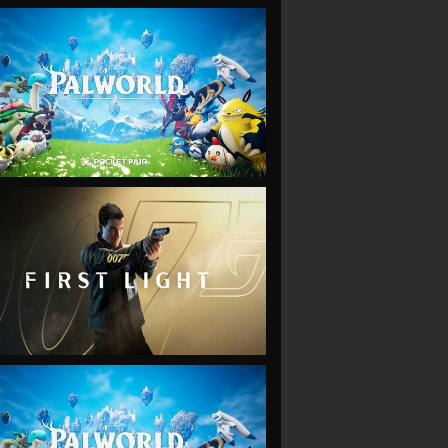
VIEW
VIEW
VIEW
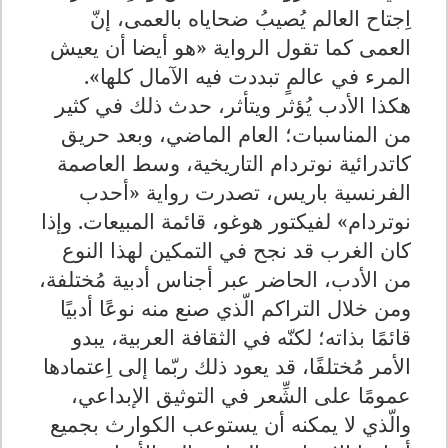
اِجتاح العالم يُصيبُ ضحاياه بالعمى، إنّ
العمى كما تقول الرواية «هو أيضا أن يعيش
المرء في عالمٍ تبددت فيه الآمال كلها».
هكذا الأدب يُؤثر ويتأثر، حدث ذلك في كثير
من المناسبات؛ العام الماضي، وبعد حريق
كاتدرائية نوتردام التاريخية، وسط العاصمة
الفرنسية باريس، تصدرت رواية «أحدب
نوتردام» لفيكتور هوغو، قائمة المبيعات. وإذا
كان الغرب قد نجح في التمكين لهذا النوع
من الأدب، الحاضر عبر أجناس أدبية مُختلفة،
ومن خلال التراكم الّذي صنع منه نوعًا أدبيًا
قائمًا بذاته؛ لكنّه في الثقافة العربية، يبدو
الأمر مُختلفًا، قد يعود ذلك ربّما إلى اِعتمادها
عمومًا على الشِّعر في التوثيق الإبداعي،
والّذي لا يمكنه أن يستوعب الكوارث بجميع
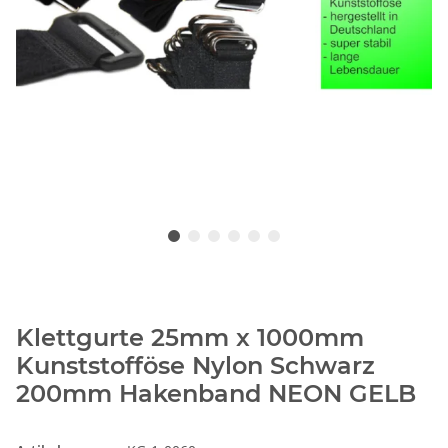
Klettgurte 25mm x 1000mm
Kunststofföse Nylon Schwarz
200mm Hakenband NEON GELB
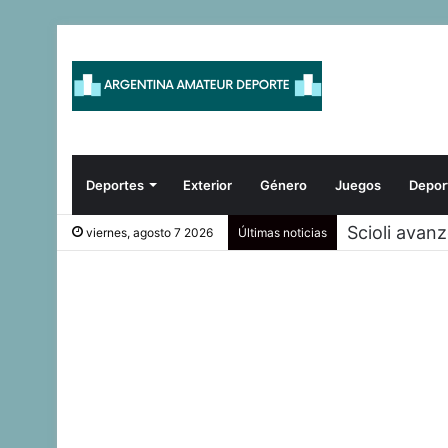
Deportes
Exterior
Género
Juegos
Depor
Scioli avan
viernes, agosto 7 2026
Últimas noticias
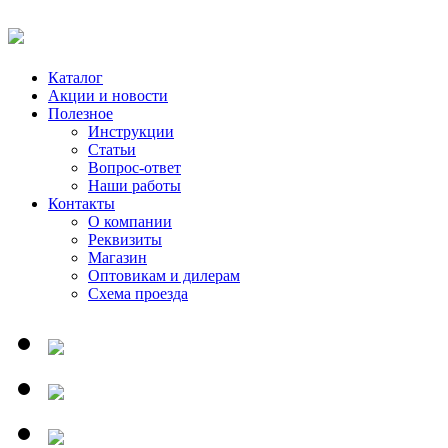
Каталог
Акции и новости
Полезное
Инструкции
Статьи
Вопрос-ответ
Наши работы
Контакты
О компании
Реквизиты
Магазин
Оптовикам и дилерам
Схема проезда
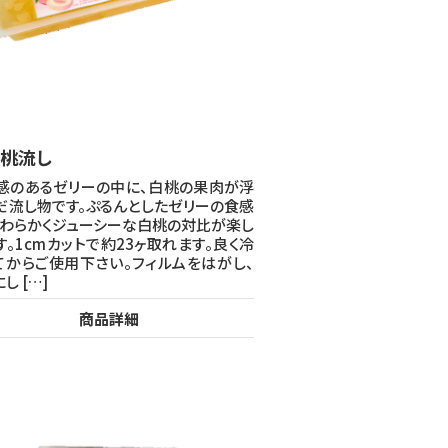
桃流し
感のあるゼリーの中に、白桃の果肉が浮
だ流し物です。ぷるんとしたゼリーの食感
やわらかくジューシーな白桃の対比が楽し
す。1cmカットで約23ヶ取れます。良く冷
てからご使用下さい。フィルムをはがし、
し […]
商品詳細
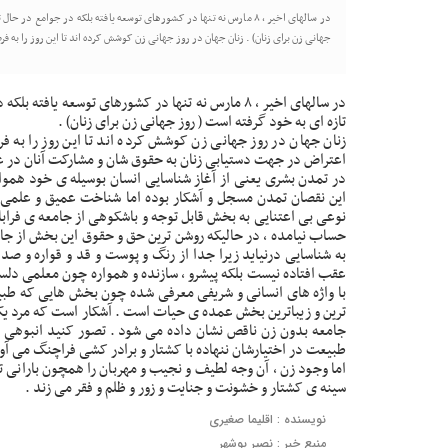
در سالهای اخیر ، ۸ مارس نه تنها در کشورهای توسعه یافته بلکه در جوام
جهانی زن برای زنان) . زنان جهان در روز جهانی زن کوشش کرده اند تا این روز را به 
در سالهای اخیر ، ۸ مارس نه تنها در کشورهای توسعه ی
تازه ای به خود گرفته است ( روز جهانی زن برای زنان) .
زنان جهان در روز جهانی زن کوشش کرده اند تا این روز را به
اعتراض در جهت دستیابی زنان به حقوق شان و مشارکت آنان در ع
در تمدن بشری یعنی‌ از آغاز شناسایی انسان بوسیله ی خود همواره
این نقصان تمدن مسجل و آشکار بوده اما شناخت عمیق و علمی
نوعی بی اعتنایی به بخش قابل توجه و باشکوهی از جامعه ی فرابا
حساب نیامده ، در حالیکه روشن ترین حق و حقوق این بخش از جا
به شناسایی درنیاید زیرا جدا از رنگ و پوست و قد و قواره و صدا 
عقب افتاده نیست بلکه پیشرو ، سازنده و همواره چون معلمی دلسو
با واژه های انسانی و شریفی معرفی شده چون بخش هایی که طبی
ترین و زیباترین بخش عمده ی حیات است . آشکار است که مرد یک 
جامعه بدون زن ناقص نشان داده می شود . تصور کنید انبوهی ا
طبیعت در اختیارشان ننهاده با کشتار و برادر کشی فراچنگ می آور
اما وجود زن ، آن وجه لطیف و نجیب و مهربان را همچون بارانی 
سینه ی کشتار و خشونت و جنایت و زور و ظلم و فقر می زند .
نویسنده : اقلیما صغیری
منبع خبر : نصیر بوشهر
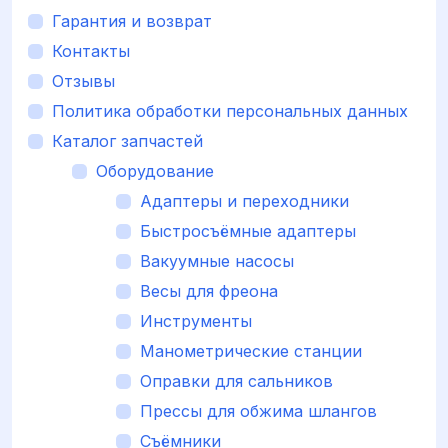
Гарантия и возврат
Контакты
Отзывы
Политика обработки персональных данных
Каталог запчастей
Оборудование
Адаптеры и переходники
Быстросъёмные адаптеры
Вакуумные насосы
Весы для фреона
Инструменты
Манометрические станции
Оправки для сальников
Прессы для обжима шлангов
Съёмники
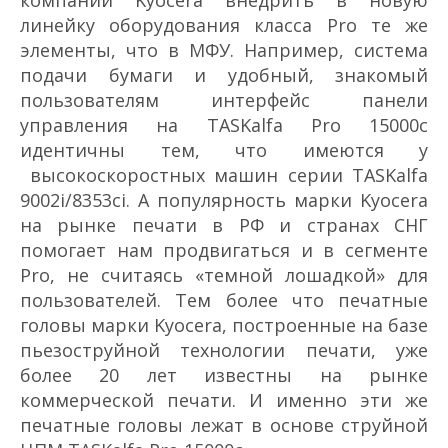
линейку оборудования класса Pro те же
элементы, что в МФУ. Например, система
подачи бумаги и удобный, знакомый
пользователям интерфейс панели
управления на TASKalfa Pro 15000c
идентичны тем, что имеются у
высокоскоростных машин серии TASKalfa
9002i/8353ci. А популярность марки Kyocera
на рынке печати в РФ и странах СНГ
помогает нам продвигаться и в сегменте
Pro, не считаясь «темной лошадкой» для
пользователей. Тем более что печатные
головы марки Kyocera, построенные на базе
пьезоструйной технологии печати, уже
более 20 лет известны на рынке
коммерческой печати. И именно эти же
печатные головы лежат в основе струйной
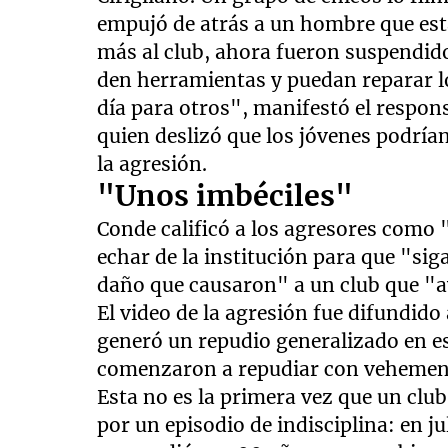
empujó de atrás a un hombre que esta
más al club, ahora fueron suspendid
den herramientas y puedan reparar lo
día para otros", manifestó el respon
quien deslizó que los jóvenes podrí
la agresión.
"Unos imbéciles"
Conde calificó a los agresores como "
echar de la institución para que "sig
daño que causaron" a un club que "ayu
El video de la agresión fue difundido
generó un repudio generalizado en es
comenzaron a repudiar con vehemenci
Esta no es la primera vez que un clu
por un episodio de indisciplina: en 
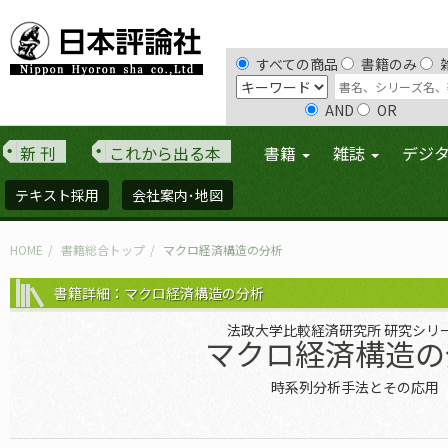
すべての商品
書籍のみ
AND
OR
新 刊
これから出る本
書籍
雑誌
デジ
テキスト採用
会社案内･地図
HOME
書籍総合トップ
マクロ経済構造の分析
書籍詳細：マクロ経済構造の分析
法政大学比較経済研究所 研究シリー
マクロ経済構造の
時系列分析手法とその応用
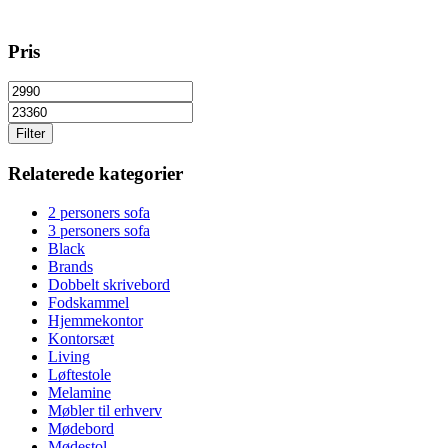
Pris
Filter
Relaterede kategorier
2 personers sofa
3 personers sofa
Black
Brands
Dobbelt skrivebord
Fodskammel
Hjemmekontor
Kontorsæt
Living
Løftestole
Melamine
Møbler til erhverv
Mødebord
Mødestol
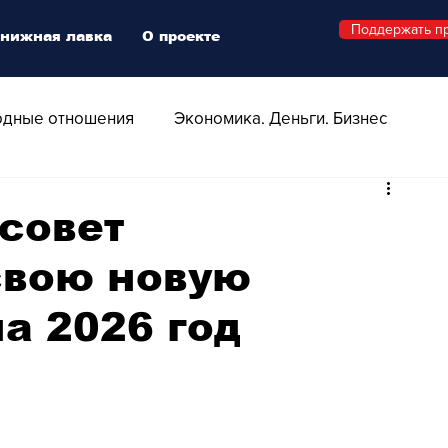
Поддержать п
нижная лавка
О проекте
дные отношения
Экономика. Деньги. Бизнес
 Технологии
Все о Швейцарии
Здоровье
совет
свою новую
Swiss Афиша
Стиль
Стильный четверг
а 2026 год
о
Видео
Русская Швейцария
ера - Шоу
Афиша - Поп - Рок - Джаз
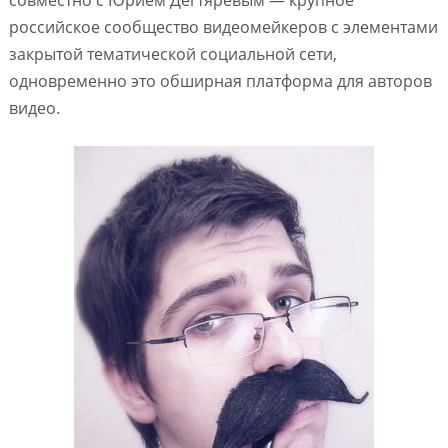
совместно с Юрием Дегтяревым — крупное
российское сообщество видеомейкеров с элементами
закрытой тематической социальной сети,
одновременно это обширная платформа для авторов
видео.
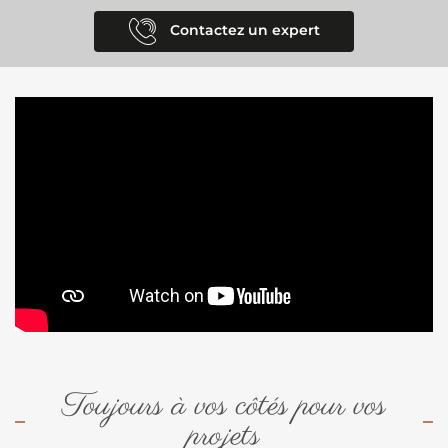
Contactez un expert
Toujours à vos côtés pour vos
projets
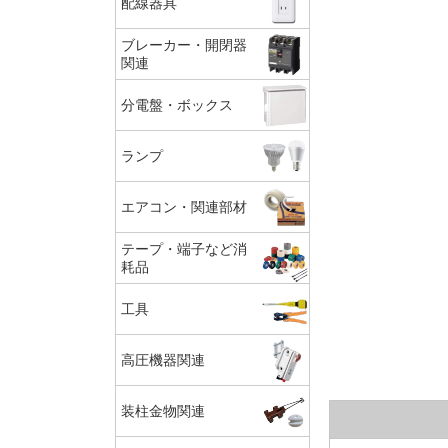
配線器具
ブレーカー・開閉器
関連
分電盤・ボックス
ランプ
エアコン・関連部材
テープ・端子など消
耗品
工具
高圧機器関連
装柱金物関連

########################################

◆ **WORK INSTRUCTIONS**
Leave the pictures out and reproduce each record exactly as written.

◆ **OUTPUT BELOW**
VIEW
VIEW
VIEW
اِجتاح العالم يُصيبُ ضحاياه بالعمى، إنّ
العمى كما تقول الرواية «هو أيضا أن يعيش
المرء في عالمٍ تبددت فيه الآمال كلها».
هكذا الأدب يُؤثر ويتأثر، حدث ذلك في كثير
من المناسبات؛ العام الماضي، وبعد حريق
كاتدرائية نوتردام التاريخية، وسط العاصمة
الفرنسية باريس، تصدرت رواية «أحدب
نوتردام» لفيكتور هوغو، قائمة المبيعات. وإذا
كان الغرب قد نجح في التمكين لهذا النوع
من الأدب، الحاضر عبر أجناس أدبية مُختلفة،
ومن خلال التراكم الّذي صنع منه نوعًا أدبيًا
قائمًا بذاته؛ لكنّه في الثقافة العربية، يبدو
الأمر مُختلفًا، قد يعود ذلك ربّما إلى اِعتمادها
عمومًا على الشِّعر في التوثيق الإبداعي،
والّذي لا يمكنه أن يستوعب الكوارث بجميع
Klettgurte 25mm x 1000mm
Kunststofföse Nylon Schwarz
200mm Hakenband NEON GELB
Deportes
Exterior
Género
Juegos
Depor
Scioli avan
viernes, agosto 7 2026
Últimas noticias
Каталог
Акции и новости
Полезное
Инструкции
Статьи
Вопрос-ответ
Наши работы
Контакты
О компании
Реквизиты
Магазин
Оптовикам и дилерам
Схема проезда
桃流し
感のあるゼリーの中に、白桃の果肉が浮
だ流し物です。ぷるんとしたゼリーの食感
やわらかくジューシーな白桃の対比が楽し
す。1cmカットで約23ヶ取れます。良く冷
てからご使用下さい。フィルムをはがし、
し […]
商品詳細
در سالهای اخیر ، ۸ مارس نه تنها در کشورهای توسعه یافته بلکه در جوام
جهانی زن برای زنان) . زنان جهان در روز جهانی زن کوشش کرده اند تا این روز را به 
در سالهای اخیر ، ۸ مارس نه تنها در کشورهای توسعه ی
تازه ای به خود گرفته است ( روز جهانی زن برای زنان) .
زنان جهان در روز جهانی زن کوشش کرده اند تا این روز را به
اعتراض در جهت دستیابی زنان به حقوق شان و مشارکت آنان در ع
در تمدن بشری یعنی‌ از آغاز شناسایی انسان بوسیله ی خود همواره
این نقصان تمدن مسجل و آشکار بوده اما شناخت عمیق و علمی
نوعی بی اعتنایی به بخش قابل توجه و باشکوهی از جامعه ی فرابا
حساب نیامده ، در حالیکه روشن ترین حق و حقوق این بخش از جا
به شناسایی درنیاید زیرا جدا از رنگ و پوست و قد و قواره و صدا 
عقب افتاده نیست بلکه پیشرو ، سازنده و همواره چون معلمی دلسو
با واژه های انسانی و شریفی معرفی شده چون بخش هایی که طبی
ترین و زیباترین بخش عمده ی حیات است . آشکار است که مرد یک 
جامعه بدون زن ناقص نشان داده می شود . تصور کنید انبوهی ا
طبیعت در اختیارشان ننهاده با کشتار و برادر کشی فراچنگ می آور
اما وجود زن ، آن وجه لطیف و نجیب و مهربان را همچون بارانی 
سینه ی کشتار و خشونت و جنایت و زور و ظلم و فقر می زند .
نویسنده : اقلیما صغیری
منبع خبر : نصیر بوشهر
Гарантия и возврат
Контакты
Отзывы
Политика обработки персональных данных
Каталог запчастей
Оборудование
Адаптеры и переходники
Быстросъёмные адаптеры
Вакуумные насосы
Весы для фреона
Инструменты
Манометрические станции
Оправки для сальников
Прессы для обжима шлангов
Съёмники
линейку оборудования класса Pro те же
элементы, что в МФУ. Например, система
подачи бумаги и удобный, знакомый
пользователям интерфейс панели
управления на TASKalfa Pro 15000c
идентичны тем, что имеются у
высокоскоростных машин серии TASKalfa
9002i/8353ci. А популярность марки Kyocera
на рынке печати в РФ и странах СНГ
помогает нам продвигаться и в сегменте
Pro, не считаясь «темной лошадкой» для
пользователей. Тем более что печатные
головы марки Kyocera, построенные на базе
пьезоструйной технологии печати, уже
более 20 лет известны на рынке
коммерческой печати. И именно эти же
печатные головы лежат в основе струйной
empujó de atrás a un hombre que esta
más al club, ahora fueron suspendid
den herramientas y puedan reparar lo
día para otros", manifestó el respon
quien deslizó que los jóvenes podrí
la agresión.
"Unos imbéciles"
Conde calificó a los agresores como "
echar de la institución para que "sig
daño que causaron" a un club que "ayu
El video de la agresión fue difundido
generó un repudio generalizado en es
comenzaron a repudiar con vehemenci
Esta no es la primera vez que un clu
por un episodio de indisciplina: en 
すべての商品
書籍のみ
AND
OR
新 刊
これから出る本
書籍
雑誌
デジ
テキスト採用
会社案内･地図
HOME
書籍総合トップ
マクロ経済構造の分析
書籍詳細：マクロ経済構造の分析
法政大学比較経済研究所 研究シリー
マクロ経済構造の
時系列分析手法とその応用
Pris
Filter
Relaterede kategorier
2 personers sofa
3 personers sofa
Black
Brands
Dobbelt skrivebord
Fodskammel
Hjemmekontor
Kontorsæt
Living
Løftestole
Melamine
Møbler til erhverv
Mødebord
Mødestol
Поддержать п
нижная лавка
О проекте
дные отношения
Экономика. Деньги. Бизнес
 Технологии
Все о Швейцарии
Здоровье
совет
свою новую
Swiss Афиша
Стиль
Стильный четверг
а 2026 год
о
Видео
Русская Швейцария
ера - Шоу
Афиша - Поп - Рок - Джаз
совместно с Юрием Дегтяревым — крупное
российское сообщество видеомейкеров с элементами
закрытой тематической социальной сети,
одновременно это обширная платформа для авторов
видео.
Contactez un expert
Toujours à vos côtés pour vos
projets
配線器具
ブレーカー・開閉器
関連
分電盤・ボックス
ランプ
エアコン・関連部材
テープ・端子など消
耗品
工具
高圧機器関連
装柱金物関連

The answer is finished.